Up until now, the group tours I have taken have had max a dozen people. Today, we were 50 people strong all on one big bus. The common tie between all of us: English.
That definitely doesn’t mean American. In fact, I’ve been surprised at how few Americans I’ve met on this trip. Far more have been Canadian, Australian, from the UK, or even India. Many times, I’ve looked at someone and thought they were from the US until they opened their mouths.
Anyway, our perky Spanish guide held a large purple sign over her head and hearded us toward the bus. There were a half dozen other tours leaving from the same time and place so it was a bit of a zoo. Thank goodness for her purple paper taped on a wood stick which she held triumphantly above the crowd.
It is a long ride to Luxembourg. But Marium taught us a lot about both Belgium and Luxembourg on the way. Belgium is a country of about 11 million (roughly the population of Georgia); Luxembourg has about 600,000 residents. Both are effectively governed by Parliament although Belgium has a king and Luxembourg has a duke.

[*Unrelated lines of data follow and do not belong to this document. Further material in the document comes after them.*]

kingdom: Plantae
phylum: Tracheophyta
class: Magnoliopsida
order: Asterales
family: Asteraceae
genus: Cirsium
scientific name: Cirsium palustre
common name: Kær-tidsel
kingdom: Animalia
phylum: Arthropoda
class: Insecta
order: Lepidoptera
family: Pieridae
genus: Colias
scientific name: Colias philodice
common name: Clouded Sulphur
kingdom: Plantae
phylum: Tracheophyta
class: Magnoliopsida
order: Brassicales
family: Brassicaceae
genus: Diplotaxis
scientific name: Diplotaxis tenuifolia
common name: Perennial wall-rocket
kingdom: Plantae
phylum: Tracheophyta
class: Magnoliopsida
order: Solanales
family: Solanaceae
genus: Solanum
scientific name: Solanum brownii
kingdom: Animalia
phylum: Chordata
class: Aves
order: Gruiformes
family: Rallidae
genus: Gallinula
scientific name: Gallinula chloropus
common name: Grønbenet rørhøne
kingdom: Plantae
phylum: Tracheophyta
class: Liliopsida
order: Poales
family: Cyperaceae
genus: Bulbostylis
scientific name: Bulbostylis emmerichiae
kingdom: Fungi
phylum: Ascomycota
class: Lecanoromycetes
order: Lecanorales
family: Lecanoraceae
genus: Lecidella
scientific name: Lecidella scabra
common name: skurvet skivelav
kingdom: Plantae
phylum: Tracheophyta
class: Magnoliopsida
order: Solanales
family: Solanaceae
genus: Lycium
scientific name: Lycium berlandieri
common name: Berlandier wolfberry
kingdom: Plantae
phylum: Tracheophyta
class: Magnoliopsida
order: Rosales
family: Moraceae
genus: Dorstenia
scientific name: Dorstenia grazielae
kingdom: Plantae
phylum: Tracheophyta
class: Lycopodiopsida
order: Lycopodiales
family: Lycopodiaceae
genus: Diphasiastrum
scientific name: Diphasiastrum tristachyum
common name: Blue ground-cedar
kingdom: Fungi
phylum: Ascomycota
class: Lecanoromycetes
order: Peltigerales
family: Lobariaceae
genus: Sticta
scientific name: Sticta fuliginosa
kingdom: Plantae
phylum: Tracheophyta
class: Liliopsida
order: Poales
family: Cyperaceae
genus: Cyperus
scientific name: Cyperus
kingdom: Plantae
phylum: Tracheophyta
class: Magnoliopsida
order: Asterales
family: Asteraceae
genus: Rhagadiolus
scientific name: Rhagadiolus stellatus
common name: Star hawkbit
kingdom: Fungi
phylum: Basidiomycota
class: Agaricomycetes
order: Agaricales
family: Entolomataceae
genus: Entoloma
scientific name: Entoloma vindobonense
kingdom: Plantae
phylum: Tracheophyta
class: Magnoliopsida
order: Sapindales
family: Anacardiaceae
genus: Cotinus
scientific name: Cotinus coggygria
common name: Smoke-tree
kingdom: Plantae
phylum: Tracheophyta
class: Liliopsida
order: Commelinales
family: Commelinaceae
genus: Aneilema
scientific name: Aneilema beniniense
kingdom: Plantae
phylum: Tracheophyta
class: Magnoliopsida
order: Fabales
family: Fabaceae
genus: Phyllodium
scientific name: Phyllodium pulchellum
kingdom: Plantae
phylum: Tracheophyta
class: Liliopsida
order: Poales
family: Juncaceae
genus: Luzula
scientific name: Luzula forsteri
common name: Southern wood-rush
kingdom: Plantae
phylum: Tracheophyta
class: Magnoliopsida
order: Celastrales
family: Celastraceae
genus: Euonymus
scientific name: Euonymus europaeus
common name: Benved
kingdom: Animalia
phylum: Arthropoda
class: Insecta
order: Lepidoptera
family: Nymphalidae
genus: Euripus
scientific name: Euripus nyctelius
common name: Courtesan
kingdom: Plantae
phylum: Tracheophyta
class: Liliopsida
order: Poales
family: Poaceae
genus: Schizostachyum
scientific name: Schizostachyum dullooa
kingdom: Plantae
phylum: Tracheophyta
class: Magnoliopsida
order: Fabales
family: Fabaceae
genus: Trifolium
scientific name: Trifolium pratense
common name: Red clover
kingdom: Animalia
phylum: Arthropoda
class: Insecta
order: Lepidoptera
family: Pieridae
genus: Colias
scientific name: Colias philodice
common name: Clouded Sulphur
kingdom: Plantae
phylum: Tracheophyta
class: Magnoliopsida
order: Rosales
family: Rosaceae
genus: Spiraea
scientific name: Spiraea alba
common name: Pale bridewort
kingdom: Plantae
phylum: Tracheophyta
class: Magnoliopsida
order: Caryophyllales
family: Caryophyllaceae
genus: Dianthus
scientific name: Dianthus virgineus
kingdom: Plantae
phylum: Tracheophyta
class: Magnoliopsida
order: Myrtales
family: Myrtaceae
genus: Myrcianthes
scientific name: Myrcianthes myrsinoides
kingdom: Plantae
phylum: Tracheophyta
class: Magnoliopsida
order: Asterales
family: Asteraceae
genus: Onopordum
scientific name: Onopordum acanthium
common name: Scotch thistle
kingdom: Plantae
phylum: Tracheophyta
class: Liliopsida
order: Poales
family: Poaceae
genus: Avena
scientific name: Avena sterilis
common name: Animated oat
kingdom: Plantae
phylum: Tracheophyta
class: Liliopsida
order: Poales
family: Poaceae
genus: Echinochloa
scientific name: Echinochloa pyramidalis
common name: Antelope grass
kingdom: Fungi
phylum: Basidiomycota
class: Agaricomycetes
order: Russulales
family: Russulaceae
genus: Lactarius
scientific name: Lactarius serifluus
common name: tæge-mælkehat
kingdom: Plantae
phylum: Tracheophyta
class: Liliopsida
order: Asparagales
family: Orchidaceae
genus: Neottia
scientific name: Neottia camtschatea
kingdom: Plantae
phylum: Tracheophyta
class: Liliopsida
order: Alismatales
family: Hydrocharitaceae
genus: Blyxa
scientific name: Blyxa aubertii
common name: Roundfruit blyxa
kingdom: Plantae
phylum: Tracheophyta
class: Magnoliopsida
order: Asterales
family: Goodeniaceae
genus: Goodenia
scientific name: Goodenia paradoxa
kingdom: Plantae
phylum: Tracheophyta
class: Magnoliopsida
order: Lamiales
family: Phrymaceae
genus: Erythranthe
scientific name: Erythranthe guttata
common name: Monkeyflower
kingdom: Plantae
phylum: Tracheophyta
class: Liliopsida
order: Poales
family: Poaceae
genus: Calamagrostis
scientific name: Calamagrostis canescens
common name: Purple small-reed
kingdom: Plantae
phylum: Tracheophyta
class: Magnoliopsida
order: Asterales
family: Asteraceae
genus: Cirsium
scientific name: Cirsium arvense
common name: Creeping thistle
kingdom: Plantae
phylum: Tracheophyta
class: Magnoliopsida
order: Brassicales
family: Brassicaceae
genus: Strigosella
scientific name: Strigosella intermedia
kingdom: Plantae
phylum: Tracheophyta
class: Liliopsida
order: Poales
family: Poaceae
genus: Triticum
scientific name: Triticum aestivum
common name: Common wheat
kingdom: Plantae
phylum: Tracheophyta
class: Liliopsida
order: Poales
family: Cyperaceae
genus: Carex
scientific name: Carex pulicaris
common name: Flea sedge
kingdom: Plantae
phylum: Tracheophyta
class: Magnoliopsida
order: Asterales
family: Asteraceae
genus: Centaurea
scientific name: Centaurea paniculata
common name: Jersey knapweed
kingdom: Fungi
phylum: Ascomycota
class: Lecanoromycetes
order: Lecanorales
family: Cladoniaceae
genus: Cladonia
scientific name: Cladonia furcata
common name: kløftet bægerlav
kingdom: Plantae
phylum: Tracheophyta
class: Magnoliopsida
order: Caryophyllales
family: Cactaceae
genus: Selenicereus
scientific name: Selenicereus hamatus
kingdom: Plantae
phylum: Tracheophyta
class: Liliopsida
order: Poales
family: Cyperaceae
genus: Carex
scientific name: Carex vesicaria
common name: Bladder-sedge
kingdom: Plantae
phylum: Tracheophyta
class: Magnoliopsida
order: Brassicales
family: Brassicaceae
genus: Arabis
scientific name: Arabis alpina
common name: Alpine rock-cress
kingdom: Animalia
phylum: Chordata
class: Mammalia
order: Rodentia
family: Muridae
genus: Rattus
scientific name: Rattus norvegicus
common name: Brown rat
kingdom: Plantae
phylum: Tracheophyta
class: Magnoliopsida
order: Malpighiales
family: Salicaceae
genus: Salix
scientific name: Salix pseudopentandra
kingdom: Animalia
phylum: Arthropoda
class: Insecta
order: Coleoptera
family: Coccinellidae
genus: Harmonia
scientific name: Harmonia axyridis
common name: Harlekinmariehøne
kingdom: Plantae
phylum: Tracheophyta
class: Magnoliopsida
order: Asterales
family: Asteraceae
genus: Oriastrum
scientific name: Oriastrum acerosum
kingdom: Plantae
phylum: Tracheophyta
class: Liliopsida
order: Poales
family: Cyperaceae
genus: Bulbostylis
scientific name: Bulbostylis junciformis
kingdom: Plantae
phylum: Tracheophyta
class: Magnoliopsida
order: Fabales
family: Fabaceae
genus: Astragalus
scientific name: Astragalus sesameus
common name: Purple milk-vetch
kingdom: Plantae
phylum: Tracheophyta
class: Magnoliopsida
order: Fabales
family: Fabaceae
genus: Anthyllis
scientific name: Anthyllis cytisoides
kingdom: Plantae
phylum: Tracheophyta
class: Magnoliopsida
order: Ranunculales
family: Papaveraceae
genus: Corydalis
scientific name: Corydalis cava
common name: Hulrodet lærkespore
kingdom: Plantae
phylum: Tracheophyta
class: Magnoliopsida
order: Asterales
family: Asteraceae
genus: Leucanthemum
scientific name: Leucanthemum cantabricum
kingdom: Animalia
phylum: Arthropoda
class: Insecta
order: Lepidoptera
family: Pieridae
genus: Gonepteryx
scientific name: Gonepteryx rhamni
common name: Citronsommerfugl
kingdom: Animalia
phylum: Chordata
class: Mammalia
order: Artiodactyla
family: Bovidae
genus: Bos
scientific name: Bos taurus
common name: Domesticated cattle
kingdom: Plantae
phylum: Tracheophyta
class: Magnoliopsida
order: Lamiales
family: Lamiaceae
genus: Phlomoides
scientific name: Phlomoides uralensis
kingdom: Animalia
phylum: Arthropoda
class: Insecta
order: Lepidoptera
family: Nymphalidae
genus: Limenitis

Luxembourg, the city, is as old as the ninth century—having originally been settled by the Vikings. Luxembourg, the country, only dates to the nineteenth century. The name Luxembourg means “little fortress” and the city was apparently a very good one. When we got there, we saw some of the old city walls and it was easy to see why the location above the river was formidable.
The main industry in Luxembourg is banking and finance and it is a wealthy country considering its size. Minimum wage is roughly ~$13,50/hr and they have more Porsches per capita than anywhere in the world.
I didn’t really feel like paying 25 Euro for lunch, so another girl and I walked around a bit and then got a wrap at a small corner cafe. I haven’t said this (or thought it) about any food I’ve had so far this trip, but there is only one word to describe it: disgusting. (Mostly mayonnaise with wisps of lettuce, tomato, and prosciutto). I noticed my friend threw hers in the trash can too as we walked as well.
The guide showed us Parliament and the Duke’s residence. There were a number of churches, squares, an outdoor farmer’s market, and all the typical retail offerings of a small, high end town. She also talked a good about the EU, which had its beginnings here and cracked me up with some of her English phrases such as her frequent references to “sky scrappers.”
Leann and I walked across the bridge to the new part of town and back…There is a pedestrian/bike bridge suspended below the car bridge which made for a nice shady place to walk and take some pictures.
By the time we were back, we pretty well felt like we’d seen Luxembourg. There were some nice parks, and overall, I got the feeling that it would be a pretty nice place to live if you’re in the banking and finance world and you really like mayonnaise.
On our return trip, we stopped in Dinant, a very picturesque Belgian village where the inventor of the saxophone is from. We then wound our way up the river; it was a very beautiful drive. The area had had a coal boom in the 60s and 70s but has since lost most of its industry and is now mostly summer homes and strawberry growers.
I felt a little yuk by the time we got back. I wasn’t sure it is was from the long ride or the mayonnaise lunch that I had tried to chase away with gummy bears.
Overall, it had been a good day, but I felt the boxes had sufficiently been checked and I likely won’t be returning to Luxembourg.